While snow days are often exciting for students, the recent weather has raised questions about why snowfall has increased and its impact on learning.
The US’s winter weather depends on the shifts in the polar vortex, which is a large region of cold air that surrounds both Earth’s poles: Antarctica and the Arctic Ocean.
When the polar vortex expands, it sends the cold southward with the jet streams, which are relatively narrow bands of strong wind in the upper levels of the atmosphere. These strong winds are created as the freezing polar winds interact with the warm tropical winds and the difference in the pressure levels creates strong currents. A southward dip of these winds can funnel Arctic air deep into mid-latitudes, causing colder temperatures. Thus, due to a disturbed polar vortex, winter has gotten off to a snowy start in the northern United States this year.
Matthew Bardo, a science teacher, further discussed the reasons for the snowy winter in State College.
“We look at three different things. You can have La Niña, you can have El Niño, or it can be neutral. And right now, we’re experiencing a very weak La Niña pattern, which basically means that the sea surface temperatures in the Pacific Ocean are slightly colder than average. So when that happens, sometimes we see an increase in lake effect snow. So a lot of the snowstorms that we’ve gotten have either been lake effect in nature or these small clipper storms that move from west to east,” Bardo said.
According to the National Environmental Satellite, Data, and Information Service, “Lake effect snow forms when cold, below-freezing air passes over a lake’s warmer waters. This causes some lake water to evaporate and warm the air. Then, the moist air moves away from the lake. After cooling, the air dumps its moisture on the ground, potentially becoming snow.”
In addition to the effect of snowy weather on the outside temperatures, it also affects the school schedules.
Snowy weather has caused delays and cancellations of school in these past months, which can cause disruptions to students’ learning because teachers need to shorten their study materials, and students may forget the material they have been studying before because of school closures.
For students, school cancellations and delays are exciting most of the time, because they have more free time to spend with friends, family, or even doing the homework they had to do.
For other students, a two-hour delay might seem perfect as a regular school schedule.

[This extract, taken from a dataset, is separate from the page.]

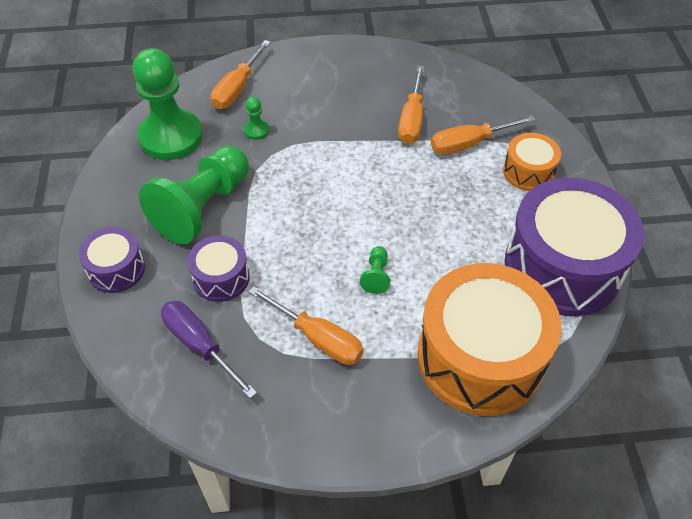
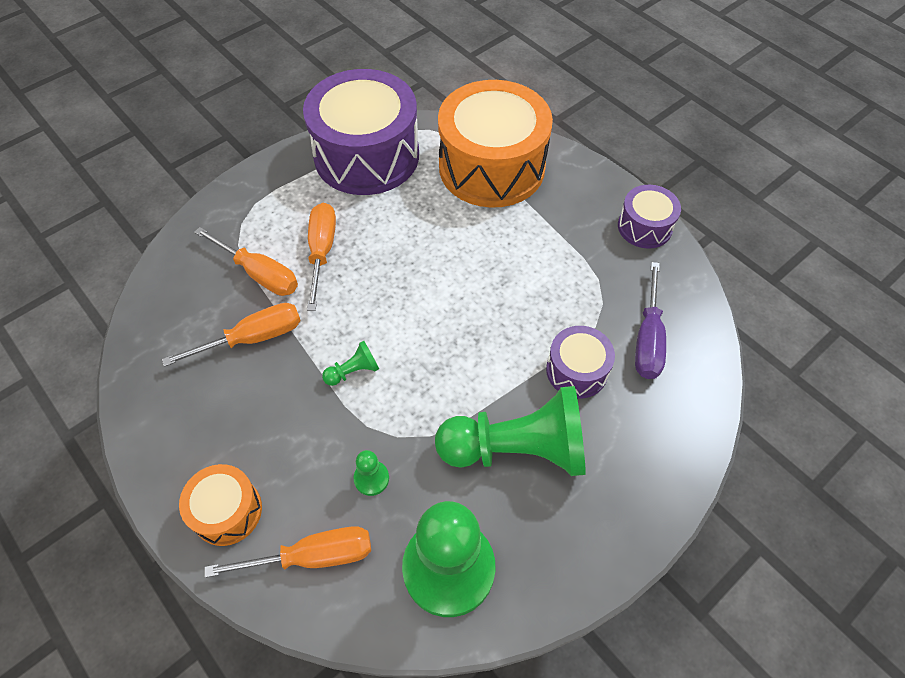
camera: 125 degrees left, 5 degrees up
(116, 269) = (649, 467): purple drum -> purple drum (644, 227)
(319, 339) = (565, 264): orange screwdriver -> orange screwdriver (322, 251)
(376, 276) = (474, 261): green pawn -> green pawn (353, 371)
(528, 172) = (270, 216): orange drum -> orange drum (227, 511)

“For the delays, I feel like it’s a lot better to have a two-hour delay every day than a normal schedule, in my opinion, because you sleep more, you’re more awake during class, and you probably have more time to eat breakfast than if you would wake up normally. So I honestly think that having a delay is better,” sophomore Ghala Altemani said.
Melissa MacNeely, an ESL teacher, discussed how schools can stop the education disruptions for students by considering a Flexible Instructional Day, where students and teachers learn online and do asynchronous activities. This way, students could practice skills in order to prevent educational disruptions and not forget the past material.
“There’s lots of arguments to foreign against flexible instruction days, but I just think that’s a way that we as a district could make a compromise so that there isn’t so much learning being lost,” MacNeely said.
As winter continues, experts say snowfall may remain unpredictable. Understanding the science behind the snow helps explain why these conditions are happening, while recognising their impact reminds the community that weather affects more than just the forecast; it affects daily life in State College.